# Attorney wants probe of referee in Suns games



## Dissonance (Jul 21, 2004)

link




> Former NBA referee Tim Donaghy, who pleaded guilty to gambling-related charges in federal court Wednesday, may also face charges in Maricopa County if investigations by the basketball league or the FBI reveal that he deliberately miscalled two Phoenix Suns playoff games earlier this year.
> 
> Maricopa County Attorney Andrew Thomas on Wednesday sent letters to NBA Commissioner David Stern and to the head of the FBI in Washington, DC, asking that his office be given any and all information about Donaghy's handling of the two Suns games that he officiated. Thomas wants to know whether Donaghy gambled on the games, provided inside information to gamblers or helped determine the outcome by making bad officiating calls.
> 
> ...


----------



## Zei_Zao_LS (Apr 1, 2005)

95% chance that this won't hold up.
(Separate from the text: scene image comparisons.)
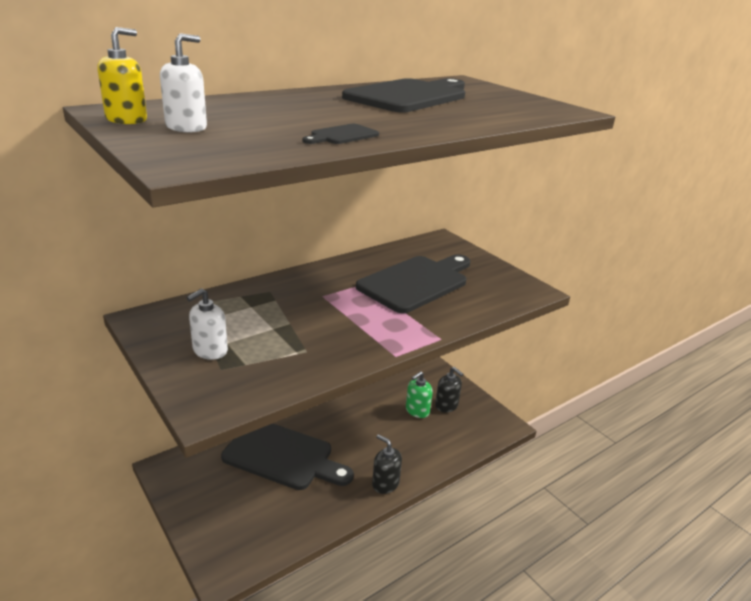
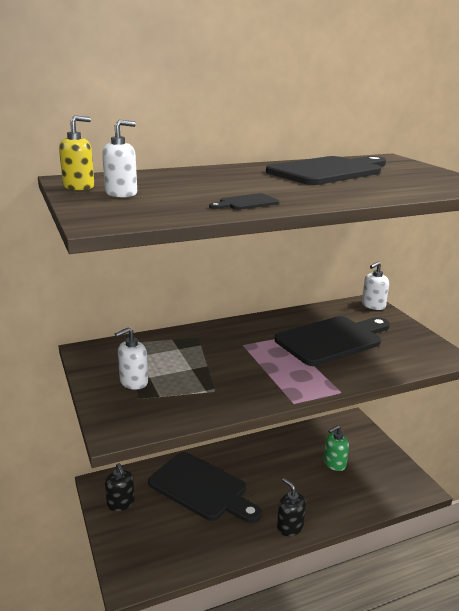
camera: 15 degrees right, 5 degrees down
(446, 405) = (364, 462): black soap dispenser -> black soap dispenser (121, 503)
(447, 242) = (373, 305): none -> white soap dispenser

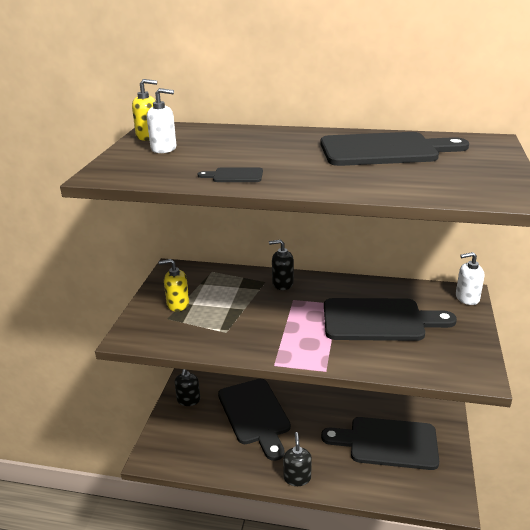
camera: 35 degrees right, 5 degrees up
(133, 382) = (177, 304): white soap dispenser -> yellow soap dispenser
(217, 334) = (282, 284): none -> black soap dispenser
(334, 463) = (387, 443): green soap dispenser -> black cutting board

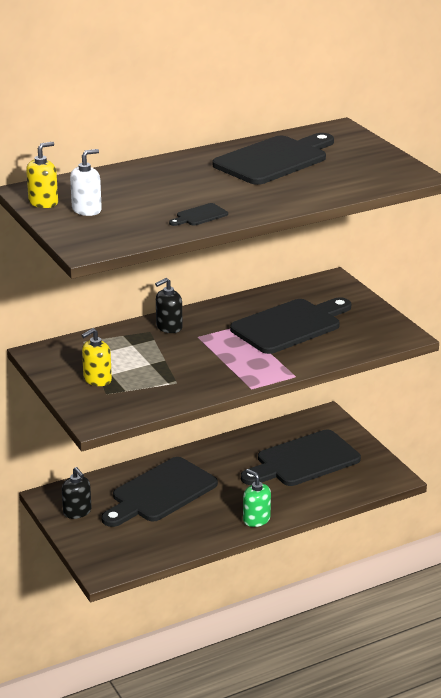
camera: 40 degrees left, 0 degrees up
(255, 414) = (160, 493): black cutting board -> black cutting board turned 105 degrees clockwise
(297, 478) = (256, 519): black soap dispenser -> green soap dispenser
(467, 298) = (337, 283): white soap dispenser -> none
He's got bigger issues he's being charged with, and he is giving "Full cooperation" to the FBI and whatnot, which probably means plea bargain.

I'm giving 1 to 2 odds on him going into the witness protection program. C'mon, put some money down! ... Oh wait.


----------



## Seuss (Aug 19, 2005)

Anyway they can get their hands on some money. They are going a bit far with this.


----------